## Exercise description:
What you need to produce from the material below is an exact transcription of the lines from the one with "focal_35mm: 70" through the one with "exposure_s: 1/125", both included, and no other line.

## Materials provided:

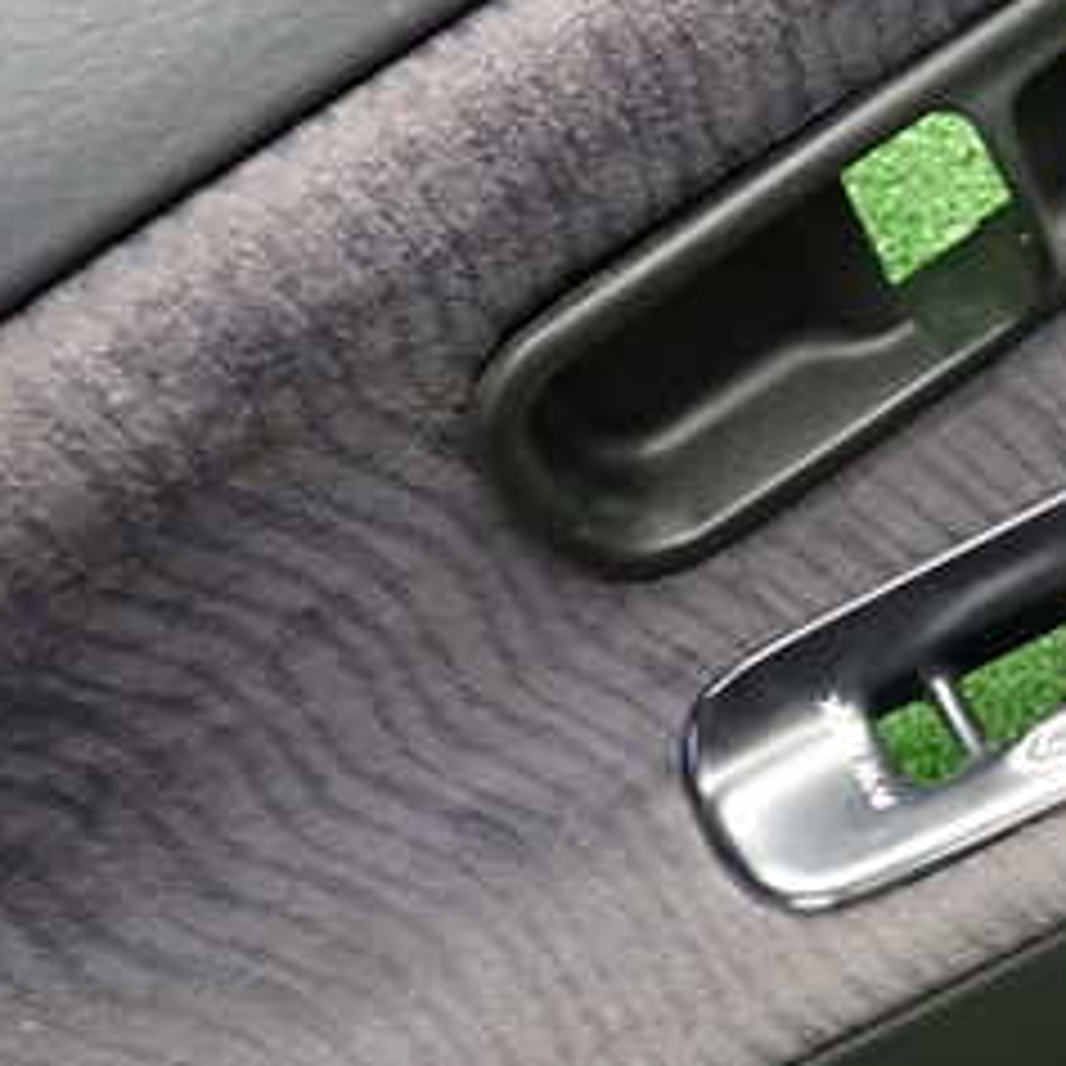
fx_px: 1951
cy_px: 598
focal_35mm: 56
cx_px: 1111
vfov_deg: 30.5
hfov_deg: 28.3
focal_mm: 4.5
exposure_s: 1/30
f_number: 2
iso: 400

--

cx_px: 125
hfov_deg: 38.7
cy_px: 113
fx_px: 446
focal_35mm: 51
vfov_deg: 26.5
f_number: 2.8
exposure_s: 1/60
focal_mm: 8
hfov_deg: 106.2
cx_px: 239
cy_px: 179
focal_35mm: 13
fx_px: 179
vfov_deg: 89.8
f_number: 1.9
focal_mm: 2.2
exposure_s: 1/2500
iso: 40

--

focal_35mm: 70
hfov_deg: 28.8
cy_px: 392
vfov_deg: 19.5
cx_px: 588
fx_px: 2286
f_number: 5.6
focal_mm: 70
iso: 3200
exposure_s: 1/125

## Response box:
focal_35mm: 70
hfov_deg: 28.8
cy_px: 392
vfov_deg: 19.5
cx_px: 588
fx_px: 2286
f_number: 5.6
focal_mm: 70
iso: 3200
exposure_s: 1/125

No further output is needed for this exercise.